SplitApplyCombine.jl
SplitApplyCombine.jl copied to clipboard
Store first value in Dict directly in innerjoin
I saw some of the discussion in https://github.com/JuliaData/DataFrames.jl/issues/2340 and got curious about what was possible.
This avoids allocating a Vector for the case where l does not have
multiple indices with the same value. For the smoke-test benchmark in
https://github.com/JuliaData/DataFrames.jl/issues/2340#issuecomment-668566508,
this reduces allocations by half and overall runtime by 10%.
Most of the allocations still come from this
line
which it's much less clear how to reduce allocations in. I'm not sure
how much https://github.com/JuliaLang/julia/issues/24909 affects
performance in this case.

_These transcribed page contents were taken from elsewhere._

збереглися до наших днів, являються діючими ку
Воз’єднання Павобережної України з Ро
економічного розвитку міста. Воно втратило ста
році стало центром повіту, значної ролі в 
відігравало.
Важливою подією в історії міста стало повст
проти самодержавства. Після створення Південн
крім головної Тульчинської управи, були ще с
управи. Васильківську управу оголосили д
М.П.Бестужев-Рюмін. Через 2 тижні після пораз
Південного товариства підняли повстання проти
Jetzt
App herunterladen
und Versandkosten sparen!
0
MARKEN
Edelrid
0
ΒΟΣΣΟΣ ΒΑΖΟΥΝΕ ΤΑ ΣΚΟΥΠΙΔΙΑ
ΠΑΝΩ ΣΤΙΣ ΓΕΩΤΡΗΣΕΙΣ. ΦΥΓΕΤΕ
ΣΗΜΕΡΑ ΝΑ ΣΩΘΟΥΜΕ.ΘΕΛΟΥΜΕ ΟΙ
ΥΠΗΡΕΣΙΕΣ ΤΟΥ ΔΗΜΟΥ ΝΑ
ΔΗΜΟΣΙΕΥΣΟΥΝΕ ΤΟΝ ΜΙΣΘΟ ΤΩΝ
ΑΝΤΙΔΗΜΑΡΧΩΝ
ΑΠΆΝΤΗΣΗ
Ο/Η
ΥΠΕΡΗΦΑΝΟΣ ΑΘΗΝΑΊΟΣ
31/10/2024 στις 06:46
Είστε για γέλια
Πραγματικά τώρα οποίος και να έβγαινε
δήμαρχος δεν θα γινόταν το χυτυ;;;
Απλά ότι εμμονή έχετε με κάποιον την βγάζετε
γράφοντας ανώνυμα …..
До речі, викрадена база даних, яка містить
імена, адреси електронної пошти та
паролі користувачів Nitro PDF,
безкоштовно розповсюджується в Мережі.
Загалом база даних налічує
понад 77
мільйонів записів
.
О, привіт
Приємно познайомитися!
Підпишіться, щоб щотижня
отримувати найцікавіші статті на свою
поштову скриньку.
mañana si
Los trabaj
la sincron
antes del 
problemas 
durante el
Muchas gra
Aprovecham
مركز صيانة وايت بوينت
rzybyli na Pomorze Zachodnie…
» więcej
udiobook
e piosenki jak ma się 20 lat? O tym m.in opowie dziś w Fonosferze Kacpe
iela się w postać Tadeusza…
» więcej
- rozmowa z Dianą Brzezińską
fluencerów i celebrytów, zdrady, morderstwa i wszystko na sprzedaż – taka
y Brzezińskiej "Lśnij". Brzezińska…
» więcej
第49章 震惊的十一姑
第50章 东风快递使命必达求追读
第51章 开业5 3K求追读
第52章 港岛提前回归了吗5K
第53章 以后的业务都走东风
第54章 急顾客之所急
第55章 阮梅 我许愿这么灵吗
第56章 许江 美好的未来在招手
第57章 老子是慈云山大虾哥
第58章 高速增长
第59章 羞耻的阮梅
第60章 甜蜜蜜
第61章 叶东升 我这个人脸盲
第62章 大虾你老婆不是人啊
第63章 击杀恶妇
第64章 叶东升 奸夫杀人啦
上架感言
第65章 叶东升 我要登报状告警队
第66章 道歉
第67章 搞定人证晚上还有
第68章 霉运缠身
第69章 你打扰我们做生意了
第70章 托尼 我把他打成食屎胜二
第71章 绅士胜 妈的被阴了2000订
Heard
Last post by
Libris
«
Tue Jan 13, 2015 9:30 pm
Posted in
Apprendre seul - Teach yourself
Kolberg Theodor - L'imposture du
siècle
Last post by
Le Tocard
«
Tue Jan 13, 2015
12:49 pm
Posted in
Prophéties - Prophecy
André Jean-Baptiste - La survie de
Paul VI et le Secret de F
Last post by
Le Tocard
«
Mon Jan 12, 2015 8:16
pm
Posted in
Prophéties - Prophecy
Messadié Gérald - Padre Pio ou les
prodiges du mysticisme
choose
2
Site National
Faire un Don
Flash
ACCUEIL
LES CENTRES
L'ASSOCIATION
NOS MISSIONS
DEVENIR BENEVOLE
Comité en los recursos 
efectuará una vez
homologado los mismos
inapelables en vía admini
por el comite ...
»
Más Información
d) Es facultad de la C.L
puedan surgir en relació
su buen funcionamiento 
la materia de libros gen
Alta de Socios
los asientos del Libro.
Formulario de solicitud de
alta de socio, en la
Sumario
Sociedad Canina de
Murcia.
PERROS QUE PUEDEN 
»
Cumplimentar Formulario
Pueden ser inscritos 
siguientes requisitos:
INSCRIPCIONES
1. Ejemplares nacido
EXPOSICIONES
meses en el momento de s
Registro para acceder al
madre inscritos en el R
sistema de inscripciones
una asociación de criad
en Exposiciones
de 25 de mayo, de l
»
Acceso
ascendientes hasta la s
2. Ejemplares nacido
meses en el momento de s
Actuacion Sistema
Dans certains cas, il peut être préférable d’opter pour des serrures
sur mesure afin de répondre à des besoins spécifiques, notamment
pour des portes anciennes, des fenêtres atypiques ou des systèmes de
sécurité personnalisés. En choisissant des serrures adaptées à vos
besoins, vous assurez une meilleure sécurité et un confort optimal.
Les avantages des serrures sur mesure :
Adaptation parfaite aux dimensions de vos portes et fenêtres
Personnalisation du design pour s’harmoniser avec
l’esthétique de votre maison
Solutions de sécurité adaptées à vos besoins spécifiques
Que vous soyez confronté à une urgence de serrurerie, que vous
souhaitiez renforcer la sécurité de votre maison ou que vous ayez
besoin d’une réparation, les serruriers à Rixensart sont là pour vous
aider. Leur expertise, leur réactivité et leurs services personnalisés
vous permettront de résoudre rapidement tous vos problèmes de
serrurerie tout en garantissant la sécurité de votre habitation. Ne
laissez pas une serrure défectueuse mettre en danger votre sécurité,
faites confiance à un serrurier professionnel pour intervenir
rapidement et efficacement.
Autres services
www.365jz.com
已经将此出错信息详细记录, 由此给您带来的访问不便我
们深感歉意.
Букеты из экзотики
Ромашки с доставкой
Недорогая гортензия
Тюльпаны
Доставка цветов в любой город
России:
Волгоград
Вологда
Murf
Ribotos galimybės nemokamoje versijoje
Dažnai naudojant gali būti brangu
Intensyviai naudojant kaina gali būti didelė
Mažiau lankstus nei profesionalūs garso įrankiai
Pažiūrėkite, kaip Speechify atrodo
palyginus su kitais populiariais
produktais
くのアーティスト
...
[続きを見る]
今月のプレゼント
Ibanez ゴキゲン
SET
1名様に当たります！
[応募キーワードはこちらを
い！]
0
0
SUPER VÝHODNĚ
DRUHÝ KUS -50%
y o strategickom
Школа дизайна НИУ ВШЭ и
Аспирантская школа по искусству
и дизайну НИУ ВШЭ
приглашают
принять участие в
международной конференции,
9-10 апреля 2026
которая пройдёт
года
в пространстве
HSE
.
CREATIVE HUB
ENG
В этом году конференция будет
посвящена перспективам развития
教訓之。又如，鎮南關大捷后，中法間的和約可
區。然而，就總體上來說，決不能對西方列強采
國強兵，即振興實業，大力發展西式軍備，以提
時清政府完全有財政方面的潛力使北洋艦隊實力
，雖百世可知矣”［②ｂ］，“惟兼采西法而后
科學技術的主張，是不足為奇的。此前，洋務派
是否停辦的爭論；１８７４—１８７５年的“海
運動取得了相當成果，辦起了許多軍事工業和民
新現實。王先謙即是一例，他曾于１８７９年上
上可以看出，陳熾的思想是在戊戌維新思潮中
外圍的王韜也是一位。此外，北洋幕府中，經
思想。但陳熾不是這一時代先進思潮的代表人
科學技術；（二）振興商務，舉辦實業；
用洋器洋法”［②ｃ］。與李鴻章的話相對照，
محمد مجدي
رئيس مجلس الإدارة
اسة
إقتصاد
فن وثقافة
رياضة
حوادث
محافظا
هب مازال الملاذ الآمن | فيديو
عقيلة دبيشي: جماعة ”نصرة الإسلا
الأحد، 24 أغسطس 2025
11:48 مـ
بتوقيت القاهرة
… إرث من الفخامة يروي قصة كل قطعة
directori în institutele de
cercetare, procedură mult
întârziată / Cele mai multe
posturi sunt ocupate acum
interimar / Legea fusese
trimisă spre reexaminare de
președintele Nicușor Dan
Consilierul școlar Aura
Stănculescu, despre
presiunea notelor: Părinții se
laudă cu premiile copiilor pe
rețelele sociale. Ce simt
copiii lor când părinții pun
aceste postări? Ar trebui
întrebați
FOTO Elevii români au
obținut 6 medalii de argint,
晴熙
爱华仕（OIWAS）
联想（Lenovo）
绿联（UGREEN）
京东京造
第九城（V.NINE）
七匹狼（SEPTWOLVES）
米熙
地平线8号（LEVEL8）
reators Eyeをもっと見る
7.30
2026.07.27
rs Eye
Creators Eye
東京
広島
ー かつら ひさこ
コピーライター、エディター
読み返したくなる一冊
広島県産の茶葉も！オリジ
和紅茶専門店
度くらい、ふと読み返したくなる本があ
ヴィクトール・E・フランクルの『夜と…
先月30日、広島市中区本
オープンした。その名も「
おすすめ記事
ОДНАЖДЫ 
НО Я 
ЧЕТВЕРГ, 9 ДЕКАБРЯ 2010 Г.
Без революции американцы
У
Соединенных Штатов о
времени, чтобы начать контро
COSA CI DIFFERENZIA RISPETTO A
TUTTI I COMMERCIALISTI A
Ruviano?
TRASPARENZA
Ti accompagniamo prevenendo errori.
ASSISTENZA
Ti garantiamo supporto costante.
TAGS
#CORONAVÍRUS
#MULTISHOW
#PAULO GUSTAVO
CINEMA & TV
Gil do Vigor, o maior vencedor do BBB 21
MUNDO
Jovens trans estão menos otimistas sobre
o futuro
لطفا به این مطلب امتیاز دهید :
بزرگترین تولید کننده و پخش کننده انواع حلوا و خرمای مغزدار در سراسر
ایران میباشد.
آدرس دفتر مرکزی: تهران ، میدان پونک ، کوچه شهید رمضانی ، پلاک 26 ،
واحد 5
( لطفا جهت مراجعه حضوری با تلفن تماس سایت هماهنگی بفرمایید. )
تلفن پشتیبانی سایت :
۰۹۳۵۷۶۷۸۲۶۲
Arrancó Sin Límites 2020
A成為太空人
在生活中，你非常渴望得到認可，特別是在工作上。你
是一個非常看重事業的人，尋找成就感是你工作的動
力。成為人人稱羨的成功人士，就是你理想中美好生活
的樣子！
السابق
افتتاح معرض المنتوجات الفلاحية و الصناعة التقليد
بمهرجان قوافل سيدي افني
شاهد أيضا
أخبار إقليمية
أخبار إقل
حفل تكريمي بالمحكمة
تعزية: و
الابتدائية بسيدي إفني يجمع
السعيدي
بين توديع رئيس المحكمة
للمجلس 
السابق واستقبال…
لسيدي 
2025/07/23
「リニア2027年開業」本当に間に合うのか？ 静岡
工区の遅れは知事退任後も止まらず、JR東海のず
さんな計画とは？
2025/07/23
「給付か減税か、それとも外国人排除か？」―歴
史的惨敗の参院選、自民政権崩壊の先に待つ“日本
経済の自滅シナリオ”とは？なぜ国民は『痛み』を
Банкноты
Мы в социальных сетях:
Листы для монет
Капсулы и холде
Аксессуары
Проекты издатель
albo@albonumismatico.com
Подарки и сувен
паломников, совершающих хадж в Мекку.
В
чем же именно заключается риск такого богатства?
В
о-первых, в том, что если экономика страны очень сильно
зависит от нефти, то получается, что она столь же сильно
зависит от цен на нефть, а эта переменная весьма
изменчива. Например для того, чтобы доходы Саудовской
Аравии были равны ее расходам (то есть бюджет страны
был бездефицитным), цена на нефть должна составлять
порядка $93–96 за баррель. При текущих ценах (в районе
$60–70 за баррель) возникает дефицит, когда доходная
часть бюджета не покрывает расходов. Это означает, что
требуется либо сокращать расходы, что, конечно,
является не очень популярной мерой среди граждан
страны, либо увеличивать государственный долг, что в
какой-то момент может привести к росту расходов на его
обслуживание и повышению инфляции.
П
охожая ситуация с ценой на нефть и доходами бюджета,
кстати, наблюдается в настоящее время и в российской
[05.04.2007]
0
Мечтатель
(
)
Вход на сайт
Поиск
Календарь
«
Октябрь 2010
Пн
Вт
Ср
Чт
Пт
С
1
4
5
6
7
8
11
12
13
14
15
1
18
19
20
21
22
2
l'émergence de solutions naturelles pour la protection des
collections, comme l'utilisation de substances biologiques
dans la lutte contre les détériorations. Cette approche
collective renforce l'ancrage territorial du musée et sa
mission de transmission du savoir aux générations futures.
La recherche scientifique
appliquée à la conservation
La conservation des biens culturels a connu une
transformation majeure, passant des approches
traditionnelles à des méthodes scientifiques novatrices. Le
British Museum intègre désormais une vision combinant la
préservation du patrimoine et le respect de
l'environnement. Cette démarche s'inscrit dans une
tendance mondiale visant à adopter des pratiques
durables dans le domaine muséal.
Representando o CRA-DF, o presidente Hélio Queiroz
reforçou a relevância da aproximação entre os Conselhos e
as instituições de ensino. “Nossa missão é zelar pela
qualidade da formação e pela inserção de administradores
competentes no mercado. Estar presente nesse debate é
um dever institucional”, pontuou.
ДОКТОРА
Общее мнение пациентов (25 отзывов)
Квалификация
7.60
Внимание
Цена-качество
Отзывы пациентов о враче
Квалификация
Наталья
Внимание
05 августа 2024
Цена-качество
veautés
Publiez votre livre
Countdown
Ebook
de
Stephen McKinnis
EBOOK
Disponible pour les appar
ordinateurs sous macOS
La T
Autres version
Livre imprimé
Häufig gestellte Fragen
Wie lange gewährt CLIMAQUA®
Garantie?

One option would be to heuristically
estimate the size of out based on the size of l and r and call
sizehint! on it; this didn't seem to help in my testing.
I realize I'm only optimizing a single method of innerjoin, but I'm
not super familiar with this field nor with the inner workings of this
package, so I leave it to you to decide if this is a worthwhile
complication and if it's relevant elsewhere in the package.
Ah thanks.
Another strategy I tried a while back was to first assume the join keys are distinct and then bail to a more general implementation when that's not the case. It would be awesome to compare the performance vesus this.
(Sorry @non-Jedi I haven't been keeping track of PRs...)